What you will do —
Copy the passage from the excerpt below on teachers and digital risks word for word, starting at "This same teacher" and ending at "biased… (English teacher in a high school, age 25).".

This same teacher shows a digital culture that has developed around the various issues related to digital uses. This culture leads her to consider the risks:
We can limit the use of social networks and control them well, but that doesn’t mean we’ll relay good information. So, I refer you to the fake news that we talk about so much at the moment, but it’s not just related to current events, we can relay completely false information of all kinds, we can be taken in by false ideas, we can even, without going so far, simply read content that is slightly false or politically biased… (English teacher in a high school, age 25).
This teacher is joined by a young high school biology teacher who believes that digital networks are also learning spaces and that young people are not necessarily aware of this:
So social networks, in my opinion, should not be banned but should be used correctly, […] there are also advantages to uh... Facebook, or Twitter, etc., in that you can monitor information and follow interesting pages. For example, in biology there are very interesting pages. There is the page of the Museum of Natural History which publishes articles, there are the museums of Bordeaux which publish articles, and also American sites. So why not, um, do interdisciplinary work with the English teachers? Explain to the students that ok there are funny things on Facebook but there are also sources of information that are reliable and that they can go and look for information on them and often it’s small articles that are not very complicated. And then when it comes to digital literacy, in my opinion it’s like all the other types of education, be it sex education, citizenship education, etc. It should be part of the core curriculum. It concerns all the teachers because at the end of the day, our role as teachers is to give students the keys so that they become responsible citizens. And, well, being responsible also means paying attention to what we do with digital technology, and so for me it’s something in the core curriculum that all teachers should strive to do, and they don’t necessarily do it, so it’s a shame (biology teacher in a senior high school, age 22).
These teachers seem to be informed by the media. They are not unaffected by the talk of risk, but they are not overwhelmed by emotions. Instead, they seek to better understand the risks so they can explain them to students. Thus, unlike those who prefer to stay away from all the threats that digital uses can evoke, others, like these teachers, consider that it is essential to address these issues with students and to help young people more generally:
I’m a teacher, so of course I like to help students and I can’t just leave them struggling, but also and above all because very often Facebook and the Internet and social networks are very impersonal spaces where people expose their happiness or their unhappiness without any real human impact in fact and uh… I don’t claim to change the Internet, but in any case I use the Internet in a human way and if I see that people are putting up alarmist or sexist, xenophobic, discriminatory messages in general, well, I act. I don’t let... I don’t let it go. I don’t remain indifferent (English teacher in a high school, age 25).

Records shown —
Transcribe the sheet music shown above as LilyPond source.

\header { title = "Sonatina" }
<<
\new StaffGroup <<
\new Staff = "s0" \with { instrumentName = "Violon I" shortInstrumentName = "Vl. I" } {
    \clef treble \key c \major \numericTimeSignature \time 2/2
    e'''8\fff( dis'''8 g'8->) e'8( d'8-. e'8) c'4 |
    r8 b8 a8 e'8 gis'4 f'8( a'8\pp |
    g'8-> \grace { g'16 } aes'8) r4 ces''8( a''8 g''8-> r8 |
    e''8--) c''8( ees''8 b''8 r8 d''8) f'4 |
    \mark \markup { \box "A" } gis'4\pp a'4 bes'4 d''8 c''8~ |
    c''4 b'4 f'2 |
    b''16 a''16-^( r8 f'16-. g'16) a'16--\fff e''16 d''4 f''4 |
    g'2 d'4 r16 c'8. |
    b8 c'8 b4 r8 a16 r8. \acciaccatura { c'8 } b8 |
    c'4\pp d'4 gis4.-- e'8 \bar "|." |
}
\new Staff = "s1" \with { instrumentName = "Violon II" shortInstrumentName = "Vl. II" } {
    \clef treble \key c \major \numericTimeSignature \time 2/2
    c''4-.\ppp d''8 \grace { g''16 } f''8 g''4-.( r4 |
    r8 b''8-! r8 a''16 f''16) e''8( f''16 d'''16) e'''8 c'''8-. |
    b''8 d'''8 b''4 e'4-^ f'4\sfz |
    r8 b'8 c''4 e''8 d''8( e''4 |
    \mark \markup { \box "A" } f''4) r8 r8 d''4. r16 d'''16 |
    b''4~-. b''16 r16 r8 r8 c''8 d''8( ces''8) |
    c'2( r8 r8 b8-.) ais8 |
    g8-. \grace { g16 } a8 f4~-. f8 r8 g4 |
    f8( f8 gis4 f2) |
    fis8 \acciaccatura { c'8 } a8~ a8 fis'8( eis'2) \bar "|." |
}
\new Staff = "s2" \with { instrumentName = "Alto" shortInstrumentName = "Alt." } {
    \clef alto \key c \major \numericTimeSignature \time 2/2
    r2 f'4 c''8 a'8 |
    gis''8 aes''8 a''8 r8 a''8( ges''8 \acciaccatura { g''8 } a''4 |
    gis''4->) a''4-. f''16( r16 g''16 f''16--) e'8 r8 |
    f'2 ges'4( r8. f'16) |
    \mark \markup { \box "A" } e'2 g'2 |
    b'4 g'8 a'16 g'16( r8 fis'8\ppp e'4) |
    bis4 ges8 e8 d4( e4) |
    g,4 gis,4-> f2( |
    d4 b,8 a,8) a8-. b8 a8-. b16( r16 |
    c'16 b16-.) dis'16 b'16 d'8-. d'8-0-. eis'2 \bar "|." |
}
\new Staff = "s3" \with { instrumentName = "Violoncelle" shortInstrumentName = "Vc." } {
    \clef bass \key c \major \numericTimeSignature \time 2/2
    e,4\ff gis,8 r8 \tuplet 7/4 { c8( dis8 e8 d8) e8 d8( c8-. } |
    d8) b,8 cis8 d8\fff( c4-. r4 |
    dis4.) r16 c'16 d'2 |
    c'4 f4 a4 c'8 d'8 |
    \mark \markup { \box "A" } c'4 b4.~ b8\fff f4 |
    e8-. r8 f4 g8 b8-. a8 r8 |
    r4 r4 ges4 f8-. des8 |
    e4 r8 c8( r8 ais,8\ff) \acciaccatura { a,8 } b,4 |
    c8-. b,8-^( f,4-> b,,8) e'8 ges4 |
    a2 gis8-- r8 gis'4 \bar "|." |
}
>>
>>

Answer section —
This same teacher shows a digital culture that has developed around the various issues related to digital uses. This culture leads her to consider the risks:
We can limit the use of social networks and control them well, but that doesn’t mean we’ll relay good information. So, I refer you to the fake news that we talk about so much at the moment, but it’s not just related to current events, we can relay completely false information of all kinds, we can be taken in by false ideas, we can even, without going so far, simply read content that is slightly false or politically biased… (English teacher in a high school, age 25).